In the 1950’s, after years of abuse and numerous scandals, Congress enacted a series of laws to prevent for-profit schools from taking advantage of the GI Bill benefits offered to veterans. Among the changes was the conflict of interest rule the VA is currently working to change, despite the fact that the history of for-profit schools targeting veterans for their GI Bill funding is long, documented and still prevalent.
This isn’t the VA’s first attempt to weaken the conflict of interest rule. A 2017 proposal, which would have issued a blanket waiver to all employees so they didn’t have to comply with the law, garnered swift and strong backlash from veterans organizations and government watchdogs, including CLC.
Under the new revised proposal, employees must apply for a waiver from the prohibition. While this is an improvement on the originally proposed blanket waivers, for most employees the waiver will still be automatically granted. For other employees—specifically, employees performing one of six duties relating to GI Bill and education oversight, like inspecting educational institutions—the waiver won’t be granted automatically. But the VA has not identified any criteria for how requests from these employees ought to be evaluated.
Without a standard for evaluating waiver requests from employees performing these critical duties, the new plan will result in an arbitrary and capricious process, and will be unlikely to properly prevent conflicts of interest among VA employees. Furthermore, the VA should not be approving any waivers automatically.
That’s why CLC and other organizations have proposed a set of criteria the VA should use in evaluating waiver requests. These criteria will prevent corruption and protect veterans by strictly limiting the waivers granted to employees in positions of power over GI Bill administration. Likewise, the letter proposes rules to govern the granting of waivers to all other employees, ensuring that the VA only grants waivers when the interaction truly poses no threat of conflict.
The letter also addresses a procedural flaw in the VA’s revised proposal: the VA attempts to bypass a statutory public hearing requirement by substituting a hearing with online comments. But only an oral hearing satisfies the law and gives the public the transparency they deserve.

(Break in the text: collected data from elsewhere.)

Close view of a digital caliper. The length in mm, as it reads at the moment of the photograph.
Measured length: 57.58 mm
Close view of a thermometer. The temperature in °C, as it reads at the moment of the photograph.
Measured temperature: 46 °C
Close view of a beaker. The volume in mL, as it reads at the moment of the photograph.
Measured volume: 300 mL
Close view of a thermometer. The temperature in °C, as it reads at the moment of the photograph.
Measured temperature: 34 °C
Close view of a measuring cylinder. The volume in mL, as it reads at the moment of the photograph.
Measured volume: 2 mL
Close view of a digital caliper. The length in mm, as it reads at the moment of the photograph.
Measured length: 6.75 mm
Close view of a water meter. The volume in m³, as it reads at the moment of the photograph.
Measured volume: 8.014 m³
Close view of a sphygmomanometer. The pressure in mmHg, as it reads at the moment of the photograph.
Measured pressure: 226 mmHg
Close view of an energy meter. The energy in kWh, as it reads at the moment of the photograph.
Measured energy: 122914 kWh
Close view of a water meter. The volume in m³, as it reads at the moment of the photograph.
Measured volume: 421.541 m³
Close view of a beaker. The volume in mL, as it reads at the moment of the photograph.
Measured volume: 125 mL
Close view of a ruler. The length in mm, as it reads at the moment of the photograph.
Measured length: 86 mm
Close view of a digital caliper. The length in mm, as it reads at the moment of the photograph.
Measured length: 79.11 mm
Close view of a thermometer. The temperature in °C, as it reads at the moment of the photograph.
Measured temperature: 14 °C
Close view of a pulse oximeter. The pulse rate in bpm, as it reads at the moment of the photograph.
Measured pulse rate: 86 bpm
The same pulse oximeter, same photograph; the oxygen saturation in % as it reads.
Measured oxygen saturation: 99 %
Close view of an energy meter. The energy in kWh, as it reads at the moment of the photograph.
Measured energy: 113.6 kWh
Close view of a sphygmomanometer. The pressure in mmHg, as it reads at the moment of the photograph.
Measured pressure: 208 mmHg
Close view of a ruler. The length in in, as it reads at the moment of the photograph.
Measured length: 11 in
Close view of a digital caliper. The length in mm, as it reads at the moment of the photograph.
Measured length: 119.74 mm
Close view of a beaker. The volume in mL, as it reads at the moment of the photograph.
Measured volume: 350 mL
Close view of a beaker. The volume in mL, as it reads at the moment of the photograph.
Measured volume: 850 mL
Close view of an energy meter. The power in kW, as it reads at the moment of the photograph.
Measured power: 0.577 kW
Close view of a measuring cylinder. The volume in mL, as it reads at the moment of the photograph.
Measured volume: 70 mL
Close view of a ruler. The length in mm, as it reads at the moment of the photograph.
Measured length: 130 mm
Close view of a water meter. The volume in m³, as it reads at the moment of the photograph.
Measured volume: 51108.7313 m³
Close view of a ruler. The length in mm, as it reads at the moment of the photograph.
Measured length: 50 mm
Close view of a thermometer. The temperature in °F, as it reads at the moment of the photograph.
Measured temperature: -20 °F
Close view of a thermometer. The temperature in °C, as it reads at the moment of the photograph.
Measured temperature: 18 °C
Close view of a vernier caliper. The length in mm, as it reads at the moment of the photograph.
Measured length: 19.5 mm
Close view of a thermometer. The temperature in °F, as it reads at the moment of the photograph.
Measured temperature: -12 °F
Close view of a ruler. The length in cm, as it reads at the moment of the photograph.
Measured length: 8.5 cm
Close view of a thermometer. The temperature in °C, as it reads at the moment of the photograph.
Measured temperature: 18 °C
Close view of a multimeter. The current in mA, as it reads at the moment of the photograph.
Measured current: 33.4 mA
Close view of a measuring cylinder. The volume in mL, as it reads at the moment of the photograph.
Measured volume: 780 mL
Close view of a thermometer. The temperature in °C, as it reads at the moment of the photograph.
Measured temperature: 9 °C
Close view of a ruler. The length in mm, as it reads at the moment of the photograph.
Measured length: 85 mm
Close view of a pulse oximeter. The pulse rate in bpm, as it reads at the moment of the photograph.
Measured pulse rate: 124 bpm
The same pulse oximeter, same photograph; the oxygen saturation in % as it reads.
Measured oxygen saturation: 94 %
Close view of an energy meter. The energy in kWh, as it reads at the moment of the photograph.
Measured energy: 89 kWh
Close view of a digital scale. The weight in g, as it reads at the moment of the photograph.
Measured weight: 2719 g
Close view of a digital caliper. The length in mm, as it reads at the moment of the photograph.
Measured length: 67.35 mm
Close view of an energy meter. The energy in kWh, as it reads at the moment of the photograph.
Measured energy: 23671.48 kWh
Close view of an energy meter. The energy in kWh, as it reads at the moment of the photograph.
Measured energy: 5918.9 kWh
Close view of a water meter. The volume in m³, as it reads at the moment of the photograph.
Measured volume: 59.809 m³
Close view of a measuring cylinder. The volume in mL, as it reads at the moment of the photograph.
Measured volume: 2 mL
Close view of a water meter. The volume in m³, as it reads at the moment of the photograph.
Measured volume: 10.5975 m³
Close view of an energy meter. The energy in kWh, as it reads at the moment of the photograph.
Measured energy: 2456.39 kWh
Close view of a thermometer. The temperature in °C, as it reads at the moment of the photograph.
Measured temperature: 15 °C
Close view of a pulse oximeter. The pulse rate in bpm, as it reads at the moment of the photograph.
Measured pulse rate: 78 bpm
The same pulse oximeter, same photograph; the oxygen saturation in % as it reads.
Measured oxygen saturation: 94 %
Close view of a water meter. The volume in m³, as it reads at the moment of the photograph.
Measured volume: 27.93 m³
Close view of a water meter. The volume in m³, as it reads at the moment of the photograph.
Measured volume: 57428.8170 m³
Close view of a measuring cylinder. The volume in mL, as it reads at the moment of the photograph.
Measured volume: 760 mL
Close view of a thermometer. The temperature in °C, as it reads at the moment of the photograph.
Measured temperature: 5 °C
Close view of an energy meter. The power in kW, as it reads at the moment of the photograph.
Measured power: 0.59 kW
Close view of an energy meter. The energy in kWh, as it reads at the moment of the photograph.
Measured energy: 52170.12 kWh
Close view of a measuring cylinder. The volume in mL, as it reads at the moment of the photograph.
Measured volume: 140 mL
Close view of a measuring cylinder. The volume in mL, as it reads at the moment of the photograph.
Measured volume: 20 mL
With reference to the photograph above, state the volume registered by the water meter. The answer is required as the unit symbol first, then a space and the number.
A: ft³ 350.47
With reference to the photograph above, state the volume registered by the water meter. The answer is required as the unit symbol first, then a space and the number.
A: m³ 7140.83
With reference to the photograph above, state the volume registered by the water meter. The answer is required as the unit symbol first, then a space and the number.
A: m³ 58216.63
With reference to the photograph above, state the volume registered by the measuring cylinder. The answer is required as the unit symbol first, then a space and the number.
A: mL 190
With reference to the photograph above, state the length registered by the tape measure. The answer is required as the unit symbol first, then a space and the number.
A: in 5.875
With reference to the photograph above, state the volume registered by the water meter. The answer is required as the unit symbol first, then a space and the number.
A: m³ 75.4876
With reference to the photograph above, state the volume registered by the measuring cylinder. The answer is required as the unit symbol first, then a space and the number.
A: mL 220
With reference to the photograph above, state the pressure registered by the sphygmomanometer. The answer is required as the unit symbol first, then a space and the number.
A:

Combined with the fact that the VA has also failed to comply with a nearly-year old Inspector General request that they train their employees on conflicts of interest, the VA’s revised proposal is a recipe for disaster. Not only is the VA proposing to weaken one of its rules preventing conflicts of interest—the VA hasn’t made it possible for its employees to identify exactly what conflicts are so that they can be avoided.
Congress prohibited VA employees from financial entanglements with the for-profit education industry for a reason. For-profit schools have a troubled history, and reap unique financial benefits from veteran students, whose GI bill funding allows the schools to access more federal funds than otherwise allowed. If the VA alters this prohibition without taking the necessary precautions, VA employees may be manipulated or pressured into steering veterans to for-profit schools—putting veterans at risk. In order to prevent conflicts of interest, keep veterans safe, and protect taxpayer dollars, the VA should adopt the recommendations that CLC and other signatories have laid out in their letter.
CLC and other organizations will meet with the VA in early August to discuss these concerns.